Mrs. Randolph, when attending Mr. Willard's preaching at the South Church, was observed "to make a curtsey" at the name of Jesus "even in prayer time"; and the colony was threatened with "gynecandrical or that which is commonly called Mixt or Promiscuous Dancing," and with marriage according to the form of the Established Church. The old order was changing, but not without producing friction and bitterness of spirit. The orthodox brethren stigmatized Ratcliffe as "Baal's priest," and the ministers from their pulpits denounced the Anglican prayers as "leeks, garlick, and trash." The upholders of the covenant were convinced that already " the Wild Beasts of the Field" were assailing the colony.

Randolph journeyed on horseback twice to Rhode Island, and once to Connecticut, serving his writs upon those colonies. Rhode Island agreed willingly enough to surrender her charter without a suit, but the authorities of Connecticut, knowing that the time for the return of the writ had expired, gave no answer, debating among themselves whether it would not be better, if they had to give in, to join New York rather than Massachusetts. Randolph attributed their hesitation to their dislike of Dudley, for whom he had begun to entertain an intense aversion. He charged Dudley with connivance against himself, interference with his work, appropriation of his fees, and too great friendliness toward the old faction in Boston.
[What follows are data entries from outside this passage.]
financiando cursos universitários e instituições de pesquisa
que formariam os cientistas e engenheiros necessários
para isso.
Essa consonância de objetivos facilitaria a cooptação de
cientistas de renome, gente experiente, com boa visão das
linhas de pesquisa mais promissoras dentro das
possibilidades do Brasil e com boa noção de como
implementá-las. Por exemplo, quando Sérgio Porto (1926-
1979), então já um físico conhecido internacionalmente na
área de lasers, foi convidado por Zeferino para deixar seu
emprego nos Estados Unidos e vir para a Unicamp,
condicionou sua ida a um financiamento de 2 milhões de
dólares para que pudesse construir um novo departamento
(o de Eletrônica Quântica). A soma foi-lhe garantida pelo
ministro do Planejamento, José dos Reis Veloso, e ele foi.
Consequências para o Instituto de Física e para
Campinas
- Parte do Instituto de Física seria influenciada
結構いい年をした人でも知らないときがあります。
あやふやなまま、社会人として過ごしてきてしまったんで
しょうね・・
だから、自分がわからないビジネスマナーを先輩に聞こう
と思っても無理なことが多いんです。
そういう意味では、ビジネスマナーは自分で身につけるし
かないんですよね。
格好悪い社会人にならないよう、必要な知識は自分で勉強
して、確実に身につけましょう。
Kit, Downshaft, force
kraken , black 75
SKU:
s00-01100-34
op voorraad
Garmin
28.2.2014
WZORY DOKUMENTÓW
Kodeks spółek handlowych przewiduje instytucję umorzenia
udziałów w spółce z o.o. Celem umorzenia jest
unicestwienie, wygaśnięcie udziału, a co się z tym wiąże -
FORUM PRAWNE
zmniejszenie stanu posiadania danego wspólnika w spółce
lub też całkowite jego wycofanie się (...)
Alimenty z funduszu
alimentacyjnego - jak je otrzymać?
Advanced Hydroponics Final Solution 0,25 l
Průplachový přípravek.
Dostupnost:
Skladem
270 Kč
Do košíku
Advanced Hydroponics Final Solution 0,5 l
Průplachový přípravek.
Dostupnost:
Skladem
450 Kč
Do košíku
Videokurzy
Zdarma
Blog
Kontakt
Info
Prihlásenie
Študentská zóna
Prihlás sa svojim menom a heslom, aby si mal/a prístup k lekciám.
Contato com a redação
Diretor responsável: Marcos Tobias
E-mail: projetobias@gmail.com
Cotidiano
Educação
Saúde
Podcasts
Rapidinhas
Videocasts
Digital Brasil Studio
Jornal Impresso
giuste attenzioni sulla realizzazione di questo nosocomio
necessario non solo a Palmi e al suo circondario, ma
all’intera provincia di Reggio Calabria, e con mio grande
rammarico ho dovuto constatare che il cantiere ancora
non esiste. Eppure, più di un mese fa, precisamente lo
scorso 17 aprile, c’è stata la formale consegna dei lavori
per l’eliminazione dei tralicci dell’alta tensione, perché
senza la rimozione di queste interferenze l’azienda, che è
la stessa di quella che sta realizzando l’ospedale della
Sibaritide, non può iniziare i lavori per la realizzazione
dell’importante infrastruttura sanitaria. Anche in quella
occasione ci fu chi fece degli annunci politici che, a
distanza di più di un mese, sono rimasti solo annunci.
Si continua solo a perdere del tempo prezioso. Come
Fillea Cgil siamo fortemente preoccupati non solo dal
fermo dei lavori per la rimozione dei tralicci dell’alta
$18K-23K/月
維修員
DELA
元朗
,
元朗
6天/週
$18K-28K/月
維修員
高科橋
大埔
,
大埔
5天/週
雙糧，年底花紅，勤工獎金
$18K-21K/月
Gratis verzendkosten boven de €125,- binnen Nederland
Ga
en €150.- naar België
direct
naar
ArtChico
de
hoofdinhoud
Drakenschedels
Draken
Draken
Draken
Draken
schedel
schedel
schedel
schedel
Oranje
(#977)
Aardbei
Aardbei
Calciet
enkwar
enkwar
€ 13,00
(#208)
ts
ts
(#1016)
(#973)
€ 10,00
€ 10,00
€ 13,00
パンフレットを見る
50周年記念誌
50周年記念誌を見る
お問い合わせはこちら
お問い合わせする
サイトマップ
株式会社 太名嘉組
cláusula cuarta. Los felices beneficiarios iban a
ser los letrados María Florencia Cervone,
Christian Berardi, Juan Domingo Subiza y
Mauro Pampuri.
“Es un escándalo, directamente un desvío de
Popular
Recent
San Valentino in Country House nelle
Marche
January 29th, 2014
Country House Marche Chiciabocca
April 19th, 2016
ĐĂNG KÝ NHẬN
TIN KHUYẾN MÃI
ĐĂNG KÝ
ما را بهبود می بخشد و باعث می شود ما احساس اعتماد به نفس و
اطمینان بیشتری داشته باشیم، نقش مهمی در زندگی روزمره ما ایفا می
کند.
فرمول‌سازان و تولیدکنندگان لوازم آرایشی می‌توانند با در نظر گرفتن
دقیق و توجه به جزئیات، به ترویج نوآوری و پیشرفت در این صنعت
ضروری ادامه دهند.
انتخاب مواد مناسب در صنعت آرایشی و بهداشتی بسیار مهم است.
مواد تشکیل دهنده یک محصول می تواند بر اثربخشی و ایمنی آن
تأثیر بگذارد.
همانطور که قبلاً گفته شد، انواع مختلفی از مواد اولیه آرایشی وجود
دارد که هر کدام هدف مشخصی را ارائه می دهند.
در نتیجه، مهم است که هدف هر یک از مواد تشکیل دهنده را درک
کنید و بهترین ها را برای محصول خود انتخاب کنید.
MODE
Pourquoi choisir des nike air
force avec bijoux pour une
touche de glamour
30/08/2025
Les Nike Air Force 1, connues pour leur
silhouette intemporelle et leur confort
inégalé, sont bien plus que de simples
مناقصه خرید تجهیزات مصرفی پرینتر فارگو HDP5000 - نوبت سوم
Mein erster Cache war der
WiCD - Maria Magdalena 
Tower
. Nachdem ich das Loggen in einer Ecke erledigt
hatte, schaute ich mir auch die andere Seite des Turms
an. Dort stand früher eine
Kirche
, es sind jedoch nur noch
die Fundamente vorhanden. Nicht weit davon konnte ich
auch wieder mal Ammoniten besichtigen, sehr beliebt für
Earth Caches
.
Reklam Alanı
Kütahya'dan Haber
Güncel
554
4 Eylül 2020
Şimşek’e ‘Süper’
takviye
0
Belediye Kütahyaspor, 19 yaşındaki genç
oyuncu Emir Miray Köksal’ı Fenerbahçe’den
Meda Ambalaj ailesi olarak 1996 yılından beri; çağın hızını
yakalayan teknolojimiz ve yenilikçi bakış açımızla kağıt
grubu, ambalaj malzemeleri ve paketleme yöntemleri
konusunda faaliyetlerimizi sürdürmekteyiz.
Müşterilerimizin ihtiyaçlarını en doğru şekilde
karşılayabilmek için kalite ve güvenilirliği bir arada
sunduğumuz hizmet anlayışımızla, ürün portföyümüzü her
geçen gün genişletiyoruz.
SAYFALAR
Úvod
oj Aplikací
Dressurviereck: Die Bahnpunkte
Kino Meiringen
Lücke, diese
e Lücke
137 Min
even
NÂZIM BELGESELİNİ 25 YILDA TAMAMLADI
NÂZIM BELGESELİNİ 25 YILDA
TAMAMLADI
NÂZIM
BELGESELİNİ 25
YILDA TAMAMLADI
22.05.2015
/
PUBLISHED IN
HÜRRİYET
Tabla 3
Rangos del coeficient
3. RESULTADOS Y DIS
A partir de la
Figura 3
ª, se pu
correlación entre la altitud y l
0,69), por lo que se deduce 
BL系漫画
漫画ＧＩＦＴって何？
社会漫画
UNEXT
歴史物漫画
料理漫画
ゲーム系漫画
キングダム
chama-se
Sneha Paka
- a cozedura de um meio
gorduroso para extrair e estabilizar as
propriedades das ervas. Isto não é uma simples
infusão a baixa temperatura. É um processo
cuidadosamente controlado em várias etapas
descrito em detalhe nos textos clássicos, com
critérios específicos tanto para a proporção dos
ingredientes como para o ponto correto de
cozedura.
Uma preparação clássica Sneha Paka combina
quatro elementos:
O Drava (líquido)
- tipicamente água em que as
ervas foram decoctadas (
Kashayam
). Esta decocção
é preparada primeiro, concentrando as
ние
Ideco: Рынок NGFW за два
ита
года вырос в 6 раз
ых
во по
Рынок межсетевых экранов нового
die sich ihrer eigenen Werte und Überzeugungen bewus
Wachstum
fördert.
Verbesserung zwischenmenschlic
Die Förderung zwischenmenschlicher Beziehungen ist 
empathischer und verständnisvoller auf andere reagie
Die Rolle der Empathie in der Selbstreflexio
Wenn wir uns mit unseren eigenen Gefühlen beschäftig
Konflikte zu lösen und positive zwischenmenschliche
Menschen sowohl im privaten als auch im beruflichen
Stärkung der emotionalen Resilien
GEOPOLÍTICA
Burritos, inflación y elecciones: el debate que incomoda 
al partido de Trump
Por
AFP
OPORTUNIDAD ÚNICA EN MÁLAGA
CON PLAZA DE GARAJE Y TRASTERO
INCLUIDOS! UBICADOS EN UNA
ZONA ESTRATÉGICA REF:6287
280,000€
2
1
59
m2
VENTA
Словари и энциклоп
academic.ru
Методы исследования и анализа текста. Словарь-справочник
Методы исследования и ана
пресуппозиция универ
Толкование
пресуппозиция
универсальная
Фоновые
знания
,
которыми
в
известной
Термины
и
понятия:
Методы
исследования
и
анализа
Before the provisional government had come to an end, he was writing home that Dudley was a "false president," conducting affairs in his private interest, a lukewarm supporter of the Anglican church, a backslider from his Majesty's service, turning "windmill-like to every gale." Such was Dudley's fate in an era of transition — hated by the old faction as an appointee of the Stuarts and by Randolph as a weak servant of the Crown. Writing in November, Randolph longed for the coming of the real governor, who would put a check upon the country party and bring to an end the timeserving and trimming of a president whom he deemed no better than a Puritan governor.